§ **Data records**:
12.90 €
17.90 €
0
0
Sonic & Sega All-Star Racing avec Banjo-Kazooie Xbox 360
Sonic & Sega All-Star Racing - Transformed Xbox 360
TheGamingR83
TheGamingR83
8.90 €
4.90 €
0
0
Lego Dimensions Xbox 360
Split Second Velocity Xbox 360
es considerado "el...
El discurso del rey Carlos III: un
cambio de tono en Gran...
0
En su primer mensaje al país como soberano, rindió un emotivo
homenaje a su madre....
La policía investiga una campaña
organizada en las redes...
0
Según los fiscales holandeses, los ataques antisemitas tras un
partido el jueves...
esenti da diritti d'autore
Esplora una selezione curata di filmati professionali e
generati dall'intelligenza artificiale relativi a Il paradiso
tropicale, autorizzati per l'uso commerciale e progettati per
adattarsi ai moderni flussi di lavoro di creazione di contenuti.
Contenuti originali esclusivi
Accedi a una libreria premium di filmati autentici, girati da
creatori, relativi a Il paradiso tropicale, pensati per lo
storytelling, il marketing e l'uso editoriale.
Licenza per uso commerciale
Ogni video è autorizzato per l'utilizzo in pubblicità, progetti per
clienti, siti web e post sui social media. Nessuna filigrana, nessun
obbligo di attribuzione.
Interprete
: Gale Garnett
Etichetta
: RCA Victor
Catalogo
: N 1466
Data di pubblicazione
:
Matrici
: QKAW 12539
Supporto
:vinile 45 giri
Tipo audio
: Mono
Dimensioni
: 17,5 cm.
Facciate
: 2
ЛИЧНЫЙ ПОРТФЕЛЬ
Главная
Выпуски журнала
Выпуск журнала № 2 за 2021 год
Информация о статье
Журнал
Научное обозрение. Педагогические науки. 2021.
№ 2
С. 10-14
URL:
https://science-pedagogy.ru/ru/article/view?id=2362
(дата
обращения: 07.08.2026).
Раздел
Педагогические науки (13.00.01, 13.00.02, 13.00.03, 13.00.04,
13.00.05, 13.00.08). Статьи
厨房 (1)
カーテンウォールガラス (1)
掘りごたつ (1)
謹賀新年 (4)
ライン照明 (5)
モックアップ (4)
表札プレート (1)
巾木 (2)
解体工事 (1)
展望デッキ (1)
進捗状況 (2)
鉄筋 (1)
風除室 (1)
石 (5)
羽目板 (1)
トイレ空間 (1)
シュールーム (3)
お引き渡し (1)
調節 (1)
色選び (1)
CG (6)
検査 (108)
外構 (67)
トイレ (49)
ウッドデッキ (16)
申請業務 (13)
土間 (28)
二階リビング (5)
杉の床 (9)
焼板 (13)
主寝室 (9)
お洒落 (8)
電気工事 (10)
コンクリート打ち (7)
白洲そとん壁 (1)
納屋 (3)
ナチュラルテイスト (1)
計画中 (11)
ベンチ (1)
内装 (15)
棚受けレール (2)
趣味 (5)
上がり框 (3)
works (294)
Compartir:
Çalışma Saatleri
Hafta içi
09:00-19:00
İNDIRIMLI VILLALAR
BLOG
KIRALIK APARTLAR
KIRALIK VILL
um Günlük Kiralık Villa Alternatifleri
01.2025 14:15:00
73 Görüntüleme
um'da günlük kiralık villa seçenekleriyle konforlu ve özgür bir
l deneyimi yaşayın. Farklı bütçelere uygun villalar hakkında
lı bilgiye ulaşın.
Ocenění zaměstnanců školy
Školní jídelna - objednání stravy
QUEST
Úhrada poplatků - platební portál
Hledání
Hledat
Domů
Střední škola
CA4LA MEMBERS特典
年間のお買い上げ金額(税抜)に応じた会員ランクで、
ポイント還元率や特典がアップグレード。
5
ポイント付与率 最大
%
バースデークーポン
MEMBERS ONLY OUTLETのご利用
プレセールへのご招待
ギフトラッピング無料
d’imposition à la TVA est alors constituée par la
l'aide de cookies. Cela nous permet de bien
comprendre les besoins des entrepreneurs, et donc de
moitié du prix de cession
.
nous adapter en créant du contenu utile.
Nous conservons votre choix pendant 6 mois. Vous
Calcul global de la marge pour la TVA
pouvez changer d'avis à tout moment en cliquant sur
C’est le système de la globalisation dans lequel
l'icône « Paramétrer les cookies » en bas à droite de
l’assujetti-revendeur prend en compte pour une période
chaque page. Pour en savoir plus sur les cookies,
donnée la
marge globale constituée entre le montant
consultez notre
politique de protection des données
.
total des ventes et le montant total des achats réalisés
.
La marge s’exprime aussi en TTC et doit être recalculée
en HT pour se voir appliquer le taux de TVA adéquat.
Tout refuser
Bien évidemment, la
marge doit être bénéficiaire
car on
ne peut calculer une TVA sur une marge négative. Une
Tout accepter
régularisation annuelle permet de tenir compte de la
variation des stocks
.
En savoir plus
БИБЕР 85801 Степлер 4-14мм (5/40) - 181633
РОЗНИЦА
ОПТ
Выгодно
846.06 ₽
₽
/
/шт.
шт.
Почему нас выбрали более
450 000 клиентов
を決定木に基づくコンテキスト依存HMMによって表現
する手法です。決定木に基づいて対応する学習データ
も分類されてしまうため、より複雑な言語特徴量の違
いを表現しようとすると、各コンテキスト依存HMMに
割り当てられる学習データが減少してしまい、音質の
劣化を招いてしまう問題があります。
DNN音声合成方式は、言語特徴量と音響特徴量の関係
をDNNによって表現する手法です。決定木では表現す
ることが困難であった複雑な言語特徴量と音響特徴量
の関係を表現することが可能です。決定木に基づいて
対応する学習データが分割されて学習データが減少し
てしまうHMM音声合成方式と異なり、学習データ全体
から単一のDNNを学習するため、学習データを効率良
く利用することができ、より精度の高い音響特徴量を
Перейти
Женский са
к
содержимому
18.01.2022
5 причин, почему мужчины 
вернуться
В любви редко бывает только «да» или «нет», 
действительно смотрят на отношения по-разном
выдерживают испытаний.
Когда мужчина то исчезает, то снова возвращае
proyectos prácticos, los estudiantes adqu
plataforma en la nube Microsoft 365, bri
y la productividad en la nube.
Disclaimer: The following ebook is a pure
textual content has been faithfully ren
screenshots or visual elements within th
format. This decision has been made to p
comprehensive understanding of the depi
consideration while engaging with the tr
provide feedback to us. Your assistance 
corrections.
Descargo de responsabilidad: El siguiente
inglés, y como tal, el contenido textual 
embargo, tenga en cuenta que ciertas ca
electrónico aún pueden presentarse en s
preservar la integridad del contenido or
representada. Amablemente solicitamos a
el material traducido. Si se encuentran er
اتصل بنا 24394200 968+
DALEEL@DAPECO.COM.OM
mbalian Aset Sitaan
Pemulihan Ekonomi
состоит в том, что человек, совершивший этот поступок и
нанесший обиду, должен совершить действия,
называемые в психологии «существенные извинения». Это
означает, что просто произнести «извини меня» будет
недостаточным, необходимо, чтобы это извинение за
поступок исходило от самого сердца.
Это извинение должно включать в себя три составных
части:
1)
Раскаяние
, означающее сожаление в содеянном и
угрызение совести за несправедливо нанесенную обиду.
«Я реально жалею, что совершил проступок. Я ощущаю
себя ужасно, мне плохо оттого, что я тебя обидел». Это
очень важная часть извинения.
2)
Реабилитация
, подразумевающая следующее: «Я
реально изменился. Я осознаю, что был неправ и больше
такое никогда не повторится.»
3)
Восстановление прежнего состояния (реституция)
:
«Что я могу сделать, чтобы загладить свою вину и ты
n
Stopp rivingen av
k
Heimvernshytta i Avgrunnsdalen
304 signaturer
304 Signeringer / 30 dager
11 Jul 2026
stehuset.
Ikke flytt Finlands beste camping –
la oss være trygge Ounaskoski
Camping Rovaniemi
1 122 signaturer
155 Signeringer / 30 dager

§ **Task instructions**: The entries are to be duplicated exactly, with nothing changed.

§ **Exercise response**:
12.90 €
17.90 €
0
0
Sonic & Sega All-Star Racing avec Banjo-Kazooie Xbox 360
Sonic & Sega All-Star Racing - Transformed Xbox 360
TheGamingR83
TheGamingR83
8.90 €
4.90 €
0
0
Lego Dimensions Xbox 360
Split Second Velocity Xbox 360
es considerado "el...
El discurso del rey Carlos III: un
cambio de tono en Gran...
0
En su primer mensaje al país como soberano, rindió un emotivo
homenaje a su madre....
La policía investiga una campaña
organizada en las redes...
0
Según los fiscales holandeses, los ataques antisemitas tras un
partido el jueves...
esenti da diritti d'autore
Esplora una selezione curata di filmati professionali e
generati dall'intelligenza artificiale relativi a Il paradiso
tropicale, autorizzati per l'uso commerciale e progettati per
adattarsi ai moderni flussi di lavoro di creazione di contenuti.
Contenuti originali esclusivi
Accedi a una libreria premium di filmati autentici, girati da
creatori, relativi a Il paradiso tropicale, pensati per lo
storytelling, il marketing e l'uso editoriale.
Licenza per uso commerciale
Ogni video è autorizzato per l'utilizzo in pubblicità, progetti per
clienti, siti web e post sui social media. Nessuna filigrana, nessun
obbligo di attribuzione.
Interprete
: Gale Garnett
Etichetta
: RCA Victor
Catalogo
: N 1466
Data di pubblicazione
:
Matrici
: QKAW 12539
Supporto
:vinile 45 giri
Tipo audio
: Mono
Dimensioni
: 17,5 cm.
Facciate
: 2
ЛИЧНЫЙ ПОРТФЕЛЬ
Главная
Выпуски журнала
Выпуск журнала № 2 за 2021 год
Информация о статье
Журнал
Научное обозрение. Педагогические науки. 2021.
№ 2
С. 10-14
URL:
https://science-pedagogy.ru/ru/article/view?id=2362
(дата
обращения: 07.08.2026).
Раздел
Педагогические науки (13.00.01, 13.00.02, 13.00.03, 13.00.04,
13.00.05, 13.00.08). Статьи
厨房 (1)
カーテンウォールガラス (1)
掘りごたつ (1)
謹賀新年 (4)
ライン照明 (5)
モックアップ (4)
表札プレート (1)
巾木 (2)
解体工事 (1)
展望デッキ (1)
進捗状況 (2)
鉄筋 (1)
風除室 (1)
石 (5)
羽目板 (1)
トイレ空間 (1)
シュールーム (3)
お引き渡し (1)
調節 (1)
色選び (1)
CG (6)
検査 (108)
外構 (67)
トイレ (49)
ウッドデッキ (16)
申請業務 (13)
土間 (28)
二階リビング (5)
杉の床 (9)
焼板 (13)
主寝室 (9)
お洒落 (8)
電気工事 (10)
コンクリート打ち (7)
白洲そとん壁 (1)
納屋 (3)
ナチュラルテイスト (1)
計画中 (11)
ベンチ (1)
内装 (15)
棚受けレール (2)
趣味 (5)
上がり框 (3)
works (294)
Compartir:
Çalışma Saatleri
Hafta içi
09:00-19:00
İNDIRIMLI VILLALAR
BLOG
KIRALIK APARTLAR
KIRALIK VILL
um Günlük Kiralık Villa Alternatifleri
01.2025 14:15:00
73 Görüntüleme
um'da günlük kiralık villa seçenekleriyle konforlu ve özgür bir
l deneyimi yaşayın. Farklı bütçelere uygun villalar hakkında
lı bilgiye ulaşın.
Ocenění zaměstnanců školy
Školní jídelna - objednání stravy
QUEST
Úhrada poplatků - platební portál
Hledání
Hledat
Domů
Střední škola
CA4LA MEMBERS特典
年間のお買い上げ金額(税抜)に応じた会員ランクで、
ポイント還元率や特典がアップグレード。
5
ポイント付与率 最大
%
バースデークーポン
MEMBERS ONLY OUTLETのご利用
プレセールへのご招待
ギフトラッピング無料
d’imposition à la TVA est alors constituée par la
l'aide de cookies. Cela nous permet de bien
comprendre les besoins des entrepreneurs, et donc de
moitié du prix de cession
.
nous adapter en créant du contenu utile.
Nous conservons votre choix pendant 6 mois. Vous
Calcul global de la marge pour la TVA
pouvez changer d'avis à tout moment en cliquant sur
C’est le système de la globalisation dans lequel
l'icône « Paramétrer les cookies » en bas à droite de
l’assujetti-revendeur prend en compte pour une période
chaque page. Pour en savoir plus sur les cookies,
donnée la
marge globale constituée entre le montant
consultez notre
politique de protection des données
.
total des ventes et le montant total des achats réalisés
.
La marge s’exprime aussi en TTC et doit être recalculée
en HT pour se voir appliquer le taux de TVA adéquat.
Tout refuser
Bien évidemment, la
marge doit être bénéficiaire
car on
ne peut calculer une TVA sur une marge négative. Une
Tout accepter
régularisation annuelle permet de tenir compte de la
variation des stocks
.
En savoir plus
БИБЕР 85801 Степлер 4-14мм (5/40) - 181633
РОЗНИЦА
ОПТ
Выгодно
846.06 ₽
₽
/
/шт.
шт.
Почему нас выбрали более
450 000 клиентов
を決定木に基づくコンテキスト依存HMMによって表現
する手法です。決定木に基づいて対応する学習データ
も分類されてしまうため、より複雑な言語特徴量の違
いを表現しようとすると、各コンテキスト依存HMMに
割り当てられる学習データが減少してしまい、音質の
劣化を招いてしまう問題があります。
DNN音声合成方式は、言語特徴量と音響特徴量の関係
をDNNによって表現する手法です。決定木では表現す
ることが困難であった複雑な言語特徴量と音響特徴量
の関係を表現することが可能です。決定木に基づいて
対応する学習データが分割されて学習データが減少し
てしまうHMM音声合成方式と異なり、学習データ全体
から単一のDNNを学習するため、学習データを効率良
く利用することができ、より精度の高い音響特徴量を
Перейти
Женский са
к
содержимому
18.01.2022
5 причин, почему мужчины 
вернуться
В любви редко бывает только «да» или «нет», 
действительно смотрят на отношения по-разном
выдерживают испытаний.
Когда мужчина то исчезает, то снова возвращае
proyectos prácticos, los estudiantes adqu
plataforma en la nube Microsoft 365, bri
y la productividad en la nube.
Disclaimer: The following ebook is a pure
textual content has been faithfully ren
screenshots or visual elements within th
format. This decision has been made to p
comprehensive understanding of the depi
consideration while engaging with the tr
provide feedback to us. Your assistance 
corrections.
Descargo de responsabilidad: El siguiente
inglés, y como tal, el contenido textual 
embargo, tenga en cuenta que ciertas ca
electrónico aún pueden presentarse en s
preservar la integridad del contenido or
representada. Amablemente solicitamos a
el material traducido. Si se encuentran er
اتصل بنا 24394200 968+
DALEEL@DAPECO.COM.OM
mbalian Aset Sitaan
Pemulihan Ekonomi
состоит в том, что человек, совершивший этот поступок и
нанесший обиду, должен совершить действия,
называемые в психологии «существенные извинения». Это
означает, что просто произнести «извини меня» будет
недостаточным, необходимо, чтобы это извинение за
поступок исходило от самого сердца.
Это извинение должно включать в себя три составных
части:
1)
Раскаяние
, означающее сожаление в содеянном и
угрызение совести за несправедливо нанесенную обиду.
«Я реально жалею, что совершил проступок. Я ощущаю
себя ужасно, мне плохо оттого, что я тебя обидел». Это
очень важная часть извинения.
2)
Реабилитация
, подразумевающая следующее: «Я
реально изменился. Я осознаю, что был неправ и больше
такое никогда не повторится.»
3)
Восстановление прежнего состояния (реституция)
:
«Что я могу сделать, чтобы загладить свою вину и ты
n
Stopp rivingen av
k
Heimvernshytta i Avgrunnsdalen
304 signaturer
304 Signeringer / 30 dager
11 Jul 2026
stehuset.
Ikke flytt Finlands beste camping –
la oss være trygge Ounaskoski
Camping Rovaniemi
1 122 signaturer
155 Signeringer / 30 dager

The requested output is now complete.